▸ **Information given**
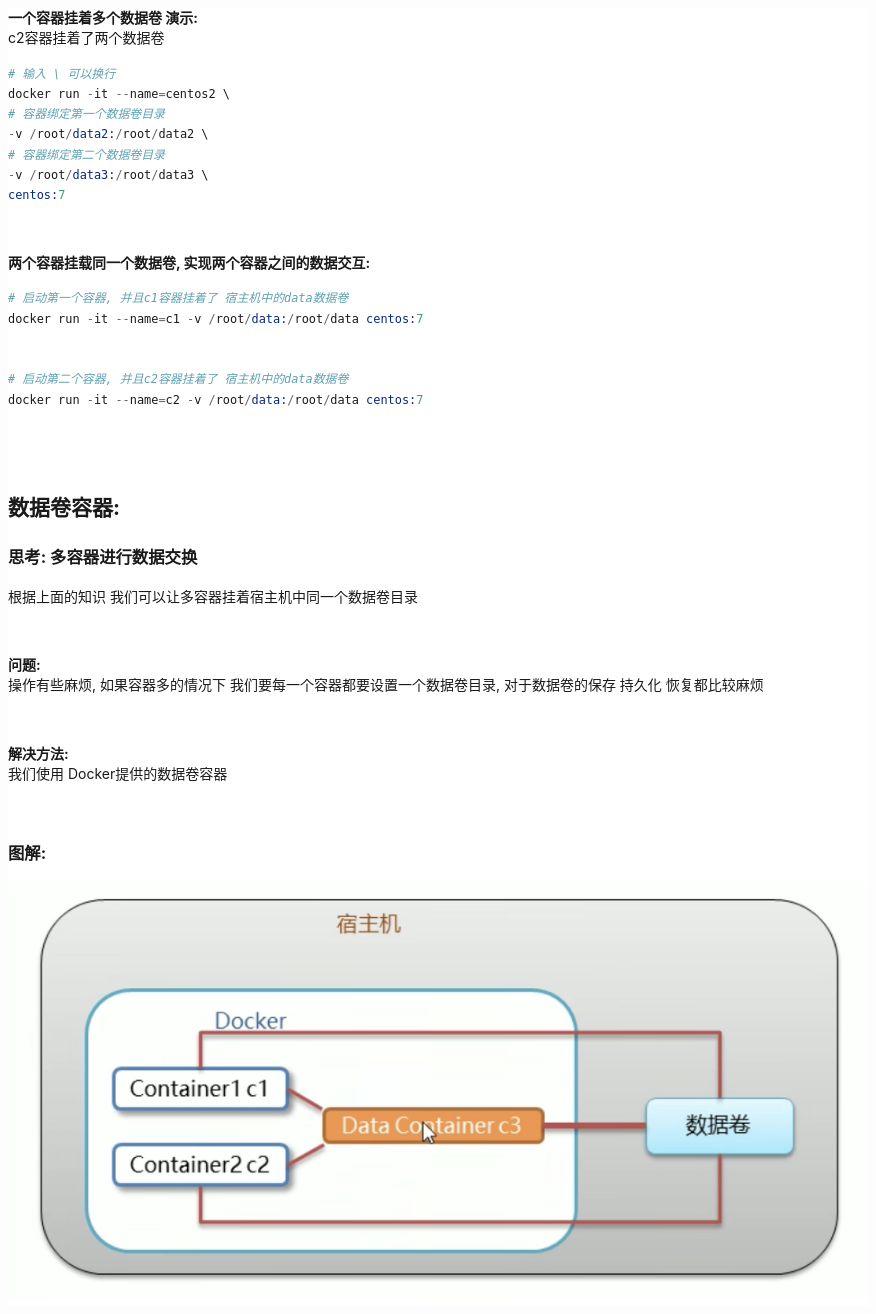 **一个容器挂着多个数据卷 演示:**  
c2容器挂着了两个数据卷

```s
# 输入 \ 可以换行
docker run -it --name=centos2 \
# 容器绑定第一个数据卷目录
-v /root/data2:/root/data2 \
# 容器绑定第二个数据卷目录
-v /root/data3:/root/data3 \
centos:7
```

<br>

**两个容器挂载同一个数据卷, 实现两个容器之间的数据交互:**  
```s
# 启动第一个容器, 并且c1容器挂着了 宿主机中的data数据卷
docker run -it --name=c1 -v /root/data:/root/data centos:7


# 启动第二个容器, 并且c2容器挂着了 宿主机中的data数据卷
docker run -it --name=c2 -v /root/data:/root/data centos:7
```

<br><br>

## 数据卷容器:

### 思考: 多容器进行数据交换
根据上面的知识 我们可以让多容器挂着宿主机中同一个数据卷目录

<br>

**问题:**  
操作有些麻烦, 如果容器多的情况下 我们要每一个容器都要设置一个数据卷目录, 对于数据卷的保存 持久化 恢复都比较麻烦

<br>

**解决方法:**  
我们使用 Docker提供的数据卷容器

<br>

### 图解:
![数据卷容器](./imgs/数据卷容器.png)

▸ **Aim of the exercise**
Please state the number of lines in the data above that hold the word "name", without any other text.

▸ **Output for this exercise**
3